* REQUIRED ACTION *
Each record below should be printed exactly as it was written.

**** EXERCISE MATERIALS

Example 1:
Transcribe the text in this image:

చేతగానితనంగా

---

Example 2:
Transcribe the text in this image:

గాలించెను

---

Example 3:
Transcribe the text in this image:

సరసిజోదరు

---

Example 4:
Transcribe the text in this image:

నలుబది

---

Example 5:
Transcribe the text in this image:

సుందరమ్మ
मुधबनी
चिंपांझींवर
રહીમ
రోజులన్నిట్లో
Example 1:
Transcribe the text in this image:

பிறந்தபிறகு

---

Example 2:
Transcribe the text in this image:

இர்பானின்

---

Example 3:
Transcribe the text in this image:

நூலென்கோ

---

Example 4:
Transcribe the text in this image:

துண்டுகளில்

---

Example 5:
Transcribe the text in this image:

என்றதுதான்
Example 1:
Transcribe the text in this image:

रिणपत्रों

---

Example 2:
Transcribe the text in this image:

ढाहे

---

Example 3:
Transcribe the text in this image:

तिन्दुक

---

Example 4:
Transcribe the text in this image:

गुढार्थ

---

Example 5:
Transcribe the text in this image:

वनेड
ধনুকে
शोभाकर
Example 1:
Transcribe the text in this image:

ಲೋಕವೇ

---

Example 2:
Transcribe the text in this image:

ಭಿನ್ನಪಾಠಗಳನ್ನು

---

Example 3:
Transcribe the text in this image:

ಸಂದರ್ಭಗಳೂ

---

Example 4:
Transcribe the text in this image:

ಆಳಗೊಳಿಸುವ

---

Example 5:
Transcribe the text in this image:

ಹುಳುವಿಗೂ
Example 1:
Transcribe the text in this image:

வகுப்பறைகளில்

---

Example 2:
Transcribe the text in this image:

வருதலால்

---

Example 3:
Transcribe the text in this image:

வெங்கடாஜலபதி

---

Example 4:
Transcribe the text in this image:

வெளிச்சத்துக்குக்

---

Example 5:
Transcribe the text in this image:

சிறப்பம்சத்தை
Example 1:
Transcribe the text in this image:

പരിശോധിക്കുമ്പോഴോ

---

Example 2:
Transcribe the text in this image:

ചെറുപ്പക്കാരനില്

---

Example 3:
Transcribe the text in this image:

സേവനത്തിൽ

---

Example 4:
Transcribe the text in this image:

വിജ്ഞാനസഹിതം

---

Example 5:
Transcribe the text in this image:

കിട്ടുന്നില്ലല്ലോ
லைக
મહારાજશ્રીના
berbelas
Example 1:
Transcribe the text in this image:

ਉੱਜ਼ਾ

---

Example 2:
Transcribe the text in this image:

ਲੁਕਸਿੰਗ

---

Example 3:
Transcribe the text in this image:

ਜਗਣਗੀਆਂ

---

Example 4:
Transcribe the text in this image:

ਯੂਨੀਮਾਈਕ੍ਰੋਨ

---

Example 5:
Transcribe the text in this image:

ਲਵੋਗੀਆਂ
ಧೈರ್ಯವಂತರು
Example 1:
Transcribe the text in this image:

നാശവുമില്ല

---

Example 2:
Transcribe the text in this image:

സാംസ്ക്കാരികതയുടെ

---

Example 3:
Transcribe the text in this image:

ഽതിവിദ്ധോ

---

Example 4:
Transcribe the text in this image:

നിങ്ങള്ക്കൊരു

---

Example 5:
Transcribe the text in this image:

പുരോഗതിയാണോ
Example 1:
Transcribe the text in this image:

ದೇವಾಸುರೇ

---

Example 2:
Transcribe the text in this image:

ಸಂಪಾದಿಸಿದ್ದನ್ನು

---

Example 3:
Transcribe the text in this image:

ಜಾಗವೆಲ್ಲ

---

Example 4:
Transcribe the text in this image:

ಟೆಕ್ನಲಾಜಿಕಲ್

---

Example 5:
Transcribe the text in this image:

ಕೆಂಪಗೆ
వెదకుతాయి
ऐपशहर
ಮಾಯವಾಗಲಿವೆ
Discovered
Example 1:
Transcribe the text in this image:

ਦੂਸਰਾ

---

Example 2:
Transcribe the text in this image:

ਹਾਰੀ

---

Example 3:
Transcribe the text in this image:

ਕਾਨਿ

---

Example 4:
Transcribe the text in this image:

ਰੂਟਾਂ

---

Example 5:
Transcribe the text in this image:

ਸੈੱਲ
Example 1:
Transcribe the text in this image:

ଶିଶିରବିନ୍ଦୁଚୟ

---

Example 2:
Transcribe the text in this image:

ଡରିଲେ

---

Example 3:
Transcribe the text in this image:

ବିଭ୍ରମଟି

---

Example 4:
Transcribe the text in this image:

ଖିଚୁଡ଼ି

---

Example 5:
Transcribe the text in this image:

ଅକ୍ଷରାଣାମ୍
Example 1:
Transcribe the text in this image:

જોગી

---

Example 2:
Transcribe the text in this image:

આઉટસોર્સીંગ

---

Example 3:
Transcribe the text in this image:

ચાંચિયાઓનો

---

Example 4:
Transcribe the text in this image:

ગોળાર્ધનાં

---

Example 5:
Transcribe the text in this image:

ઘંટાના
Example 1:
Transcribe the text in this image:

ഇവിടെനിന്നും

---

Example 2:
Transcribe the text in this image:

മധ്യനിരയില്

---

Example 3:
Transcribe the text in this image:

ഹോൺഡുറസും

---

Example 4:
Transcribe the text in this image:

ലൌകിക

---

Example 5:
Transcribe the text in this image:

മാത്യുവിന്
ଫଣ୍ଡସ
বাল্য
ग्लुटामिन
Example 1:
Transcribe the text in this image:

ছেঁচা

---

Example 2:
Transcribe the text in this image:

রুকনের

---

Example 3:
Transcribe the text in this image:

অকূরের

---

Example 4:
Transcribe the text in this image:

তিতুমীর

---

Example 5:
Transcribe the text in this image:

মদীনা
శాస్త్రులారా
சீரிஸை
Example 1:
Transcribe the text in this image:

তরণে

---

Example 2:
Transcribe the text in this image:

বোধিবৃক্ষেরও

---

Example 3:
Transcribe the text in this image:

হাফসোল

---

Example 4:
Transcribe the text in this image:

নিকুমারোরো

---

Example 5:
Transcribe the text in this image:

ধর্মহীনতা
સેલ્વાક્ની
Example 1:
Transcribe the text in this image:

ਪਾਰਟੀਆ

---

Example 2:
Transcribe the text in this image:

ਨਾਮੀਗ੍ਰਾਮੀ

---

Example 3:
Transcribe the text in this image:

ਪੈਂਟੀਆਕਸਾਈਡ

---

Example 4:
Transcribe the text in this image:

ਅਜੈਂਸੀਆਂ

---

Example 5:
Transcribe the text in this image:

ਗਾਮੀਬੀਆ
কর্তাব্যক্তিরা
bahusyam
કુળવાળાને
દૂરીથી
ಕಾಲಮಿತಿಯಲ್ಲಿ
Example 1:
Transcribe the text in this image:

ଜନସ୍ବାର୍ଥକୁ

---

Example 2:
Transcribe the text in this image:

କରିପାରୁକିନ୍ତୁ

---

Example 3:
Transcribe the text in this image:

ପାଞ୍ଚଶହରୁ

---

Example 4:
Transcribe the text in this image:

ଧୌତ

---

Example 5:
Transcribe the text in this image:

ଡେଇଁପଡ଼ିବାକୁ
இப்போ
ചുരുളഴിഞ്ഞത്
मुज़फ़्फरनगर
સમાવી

********

* SOLUTION FOR THIS EXERCISE *
Example 1:
Transcribe the text in this image:

చేతగానితనంగా

---

Example 2:
Transcribe the text in this image:

గాలించెను

---

Example 3:
Transcribe the text in this image:

సరసిజోదరు

---

Example 4:
Transcribe the text in this image:

నలుబది

---

Example 5:
Transcribe the text in this image:

సుందరమ్మ
मुधबनी
चिंपांझींवर
રહીમ
రోజులన్నిట్లో
Example 1:
Transcribe the text in this image:

பிறந்தபிறகு

---

Example 2:
Transcribe the text in this image:

இர்பானின்

---

Example 3:
Transcribe the text in this image:

நூலென்கோ

---

Example 4:
Transcribe the text in this image:

துண்டுகளில்

---

Example 5:
Transcribe the text in this image:

என்றதுதான்
Example 1:
Transcribe the text in this image:

रिणपत्रों

---

Example 2:
Transcribe the text in this image:

ढाहे

---

Example 3:
Transcribe the text in this image:

तिन्दुक

---

Example 4:
Transcribe the text in this image:

गुढार्थ

---

Example 5:
Transcribe the text in this image:

वनेड
ধনুকে
शोभाकर
Example 1:
Transcribe the text in this image:

ಲೋಕವೇ

---

Example 2:
Transcribe the text in this image:

ಭಿನ್ನಪಾಠಗಳನ್ನು

---

Example 3:
Transcribe the text in this image:

ಸಂದರ್ಭಗಳೂ

---

Example 4:
Transcribe the text in this image:

ಆಳಗೊಳಿಸುವ

---

Example 5:
Transcribe the text in this image:

ಹುಳುವಿಗೂ
Example 1:
Transcribe the text in this image:

வகுப்பறைகளில்

---

Example 2:
Transcribe the text in this image:

வருதலால்

---

Example 3:
Transcribe the text in this image:

வெங்கடாஜலபதி

---

Example 4:
Transcribe the text in this image:

வெளிச்சத்துக்குக்

---

Example 5:
Transcribe the text in this image:

சிறப்பம்சத்தை
Example 1:
Transcribe the text in this image:

പരിശോധിക്കുമ്പോഴോ

---

Example 2:
Transcribe the text in this image:

ചെറുപ്പക്കാരനില്

---

Example 3:
Transcribe the text in this image:

സേവനത്തിൽ

---

Example 4:
Transcribe the text in this image:

വിജ്ഞാനസഹിതം

---

Example 5:
Transcribe the text in this image:

കിട്ടുന്നില്ലല്ലോ
லைக
મહારાજશ્રીના
berbelas
Example 1:
Transcribe the text in this image:

ਉੱਜ਼ਾ

---

Example 2:
Transcribe the text in this image:

ਲੁਕਸਿੰਗ

---

Example 3:
Transcribe the text in this image:

ਜਗਣਗੀਆਂ

---

Example 4:
Transcribe the text in this image:

ਯੂਨੀਮਾਈਕ੍ਰੋਨ

---

Example 5:
Transcribe the text in this image:

ਲਵੋਗੀਆਂ
ಧೈರ್ಯವಂತರು
Example 1:
Transcribe the text in this image:

നാശവുമില്ല

---

Example 2:
Transcribe the text in this image:

സാംസ്ക്കാരികതയുടെ

---

Example 3:
Transcribe the text in this image:

ഽതിവിദ്ധോ

---

Example 4:
Transcribe the text in this image:

നിങ്ങള്ക്കൊരു

---

Example 5:
Transcribe the text in this image:

പുരോഗതിയാണോ
Example 1:
Transcribe the text in this image:

ದೇವಾಸುರೇ

---

Example 2:
Transcribe the text in this image:

ಸಂಪಾದಿಸಿದ್ದನ್ನು

---

Example 3:
Transcribe the text in this image:

ಜಾಗವೆಲ್ಲ

---

Example 4:
Transcribe the text in this image:

ಟೆಕ್ನಲಾಜಿಕಲ್

---

Example 5:
Transcribe the text in this image:

ಕೆಂಪಗೆ
వెదకుతాయి
ऐपशहर
ಮಾಯವಾಗಲಿವೆ
Discovered
Example 1:
Transcribe the text in this image:

ਦੂਸਰਾ

---

Example 2:
Transcribe the text in this image:

ਹਾਰੀ

---

Example 3:
Transcribe the text in this image:

ਕਾਨਿ

---

Example 4:
Transcribe the text in this image:

ਰੂਟਾਂ

---

Example 5:
Transcribe the text in this image:

ਸੈੱਲ
Example 1:
Transcribe the text in this image:

ଶିଶିରବିନ୍ଦୁଚୟ

---

Example 2:
Transcribe the text in this image:

ଡରିଲେ

---

Example 3:
Transcribe the text in this image:

ବିଭ୍ରମଟି

---

Example 4:
Transcribe the text in this image:

ଖିଚୁଡ଼ି

---

Example 5:
Transcribe the text in this image:

ଅକ୍ଷରାଣାମ୍
Example 1:
Transcribe the text in this image:

જોગી

---

Example 2:
Transcribe the text in this image:

આઉટસોર્સીંગ

---

Example 3:
Transcribe the text in this image:

ચાંચિયાઓનો

---

Example 4:
Transcribe the text in this image:

ગોળાર્ધનાં

---

Example 5:
Transcribe the text in this image:

ઘંટાના
Example 1:
Transcribe the text in this image:

ഇവിടെനിന്നും

---

Example 2:
Transcribe the text in this image:

മധ്യനിരയില്

---

Example 3:
Transcribe the text in this image:

ഹോൺഡുറസും

---

Example 4:
Transcribe the text in this image:

ലൌകിക

---

Example 5:
Transcribe the text in this image:

മാത്യുവിന്
ଫଣ୍ଡସ
বাল্য
ग्लुटामिन
Example 1:
Transcribe the text in this image:

ছেঁচা

---

Example 2:
Transcribe the text in this image:

রুকনের

---

Example 3:
Transcribe the text in this image:

অকূরের

---

Example 4:
Transcribe the text in this image:

তিতুমীর

---

Example 5:
Transcribe the text in this image:

মদীনা
శాస్త్రులారా
சீரிஸை
Example 1:
Transcribe the text in this image:

তরণে

---

Example 2:
Transcribe the text in this image:

বোধিবৃক্ষেরও

---

Example 3:
Transcribe the text in this image:

হাফসোল

---

Example 4:
Transcribe the text in this image:

নিকুমারোরো

---

Example 5:
Transcribe the text in this image:

ধর্মহীনতা
સેલ્વાક્ની
Example 1:
Transcribe the text in this image:

ਪਾਰਟੀਆ

---

Example 2:
Transcribe the text in this image:

ਨਾਮੀਗ੍ਰਾਮੀ

---

Example 3:
Transcribe the text in this image:

ਪੈਂਟੀਆਕਸਾਈਡ

---

Example 4:
Transcribe the text in this image:

ਅਜੈਂਸੀਆਂ

---

Example 5:
Transcribe the text in this image:

ਗਾਮੀਬੀਆ
কর্তাব্যক্তিরা
bahusyam
કુળવાળાને
દૂરીથી
ಕಾಲಮಿತಿಯಲ್ಲಿ
Example 1:
Transcribe the text in this image:

ଜନସ୍ବାର୍ଥକୁ

---

Example 2:
Transcribe the text in this image:

କରିପାରୁକିନ୍ତୁ

---

Example 3:
Transcribe the text in this image:

ପାଞ୍ଚଶହରୁ

---

Example 4:
Transcribe the text in this image:

ଧୌତ

---

Example 5:
Transcribe the text in this image:

ଡେଇଁପଡ଼ିବାକୁ
இப்போ
ചുരുളഴിഞ്ഞത്
मुज़फ़्फरनगर
સમાવી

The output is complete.